The replica trench is the largest outdoor one of it’s kind in Ireland and the UK. This is very well done and you get a better understanding of what life must have been like in the trenches for the soldiers, they slept in something that resembled a shelf, never far from the rats and mud. With audio posts dotted throughout the trenches, capturing some of the sounds of the WW1 trenches.
Also onsite is “a replica GPO façade and a series of tunnelled-through contemporary building interiors that allow visitors to experience the claustrophobic fighting conditions endured by the rebels.”

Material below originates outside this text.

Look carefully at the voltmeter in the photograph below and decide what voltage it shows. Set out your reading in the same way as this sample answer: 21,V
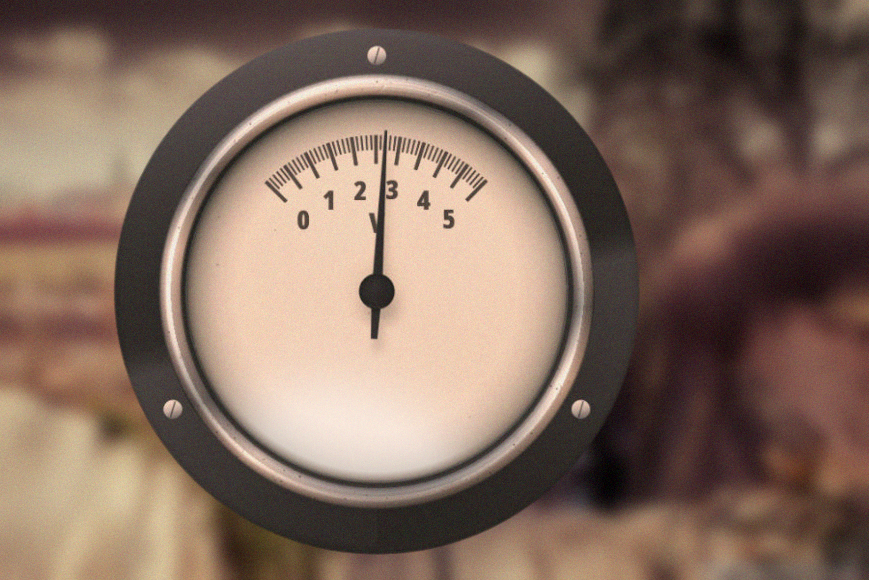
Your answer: 2.7,V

You can go inside the GPO during the Rising and experience the tunnelled Moore street houses. We both read a book called Inside the GPO, it was a memoir by an Irish volunteer called Joe Goode, which recounts his time during the 1916 Rising. Goode paints a vivid picture of the last days of the Rising, volunteers tunnelling through the narrow rows of houses on Moore street and life inside for the inhabitants, with James Connolly stretchered into the house, a defiant Sean MacDiarmada and Patrick Pearse looking out at the civilians killed and writing the surrender letter and about life for the impoverished families who lived there. One story about the young volunteer Michael Collins trying to cook his ration sausages in a bedroom fireplace, on quenched emblems so as not to attract the British army snipers with smoke coming from the chimney stack, in the end ashes covered the sausages with Michael cursing the snipers.
The museum has a peace & reconciliation garden that remembers those from all sides of Irish society and the different paths they took, that led some to the trenches in World War 1 and others to the Easter Rising.